▶ HOW TO COMPLETE THIS TASK: Take the data below and extract the lines from the one with "right shoulder: (348, 322)" to the one with "left back paw: (621, 429)", inclusive, exactly as written.

── AVAILABLE DATA

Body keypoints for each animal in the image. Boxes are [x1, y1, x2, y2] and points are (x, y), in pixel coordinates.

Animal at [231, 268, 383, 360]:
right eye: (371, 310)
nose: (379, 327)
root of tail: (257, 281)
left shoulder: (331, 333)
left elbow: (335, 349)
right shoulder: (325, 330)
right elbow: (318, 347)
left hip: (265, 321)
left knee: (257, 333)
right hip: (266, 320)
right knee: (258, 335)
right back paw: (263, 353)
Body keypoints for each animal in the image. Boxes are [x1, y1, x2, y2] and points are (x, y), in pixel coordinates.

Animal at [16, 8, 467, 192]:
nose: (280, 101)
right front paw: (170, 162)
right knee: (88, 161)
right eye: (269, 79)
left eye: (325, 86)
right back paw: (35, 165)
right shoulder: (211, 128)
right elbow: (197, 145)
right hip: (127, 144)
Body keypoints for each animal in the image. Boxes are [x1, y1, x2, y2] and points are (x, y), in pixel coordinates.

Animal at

────
── AVAILABLE DATA

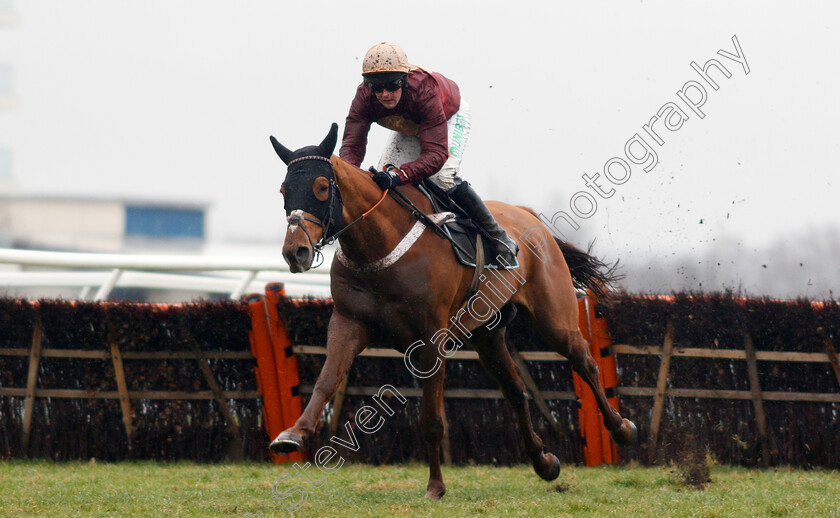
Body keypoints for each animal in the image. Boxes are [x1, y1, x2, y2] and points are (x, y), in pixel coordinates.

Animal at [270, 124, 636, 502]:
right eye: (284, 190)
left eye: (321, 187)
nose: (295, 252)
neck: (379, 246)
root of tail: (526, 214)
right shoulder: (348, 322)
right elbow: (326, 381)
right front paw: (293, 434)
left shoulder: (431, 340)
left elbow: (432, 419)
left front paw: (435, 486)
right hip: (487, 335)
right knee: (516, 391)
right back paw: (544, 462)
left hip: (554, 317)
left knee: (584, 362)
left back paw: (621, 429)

────

▶ ANSWER TO THE EXERCISE:
right shoulder: (348, 322)
right elbow: (326, 381)
right front paw: (293, 434)
left shoulder: (431, 340)
left elbow: (432, 419)
left front paw: (435, 486)
right hip: (487, 335)
right knee: (516, 391)
right back paw: (544, 462)
left hip: (554, 317)
left knee: (584, 362)
left back paw: (621, 429)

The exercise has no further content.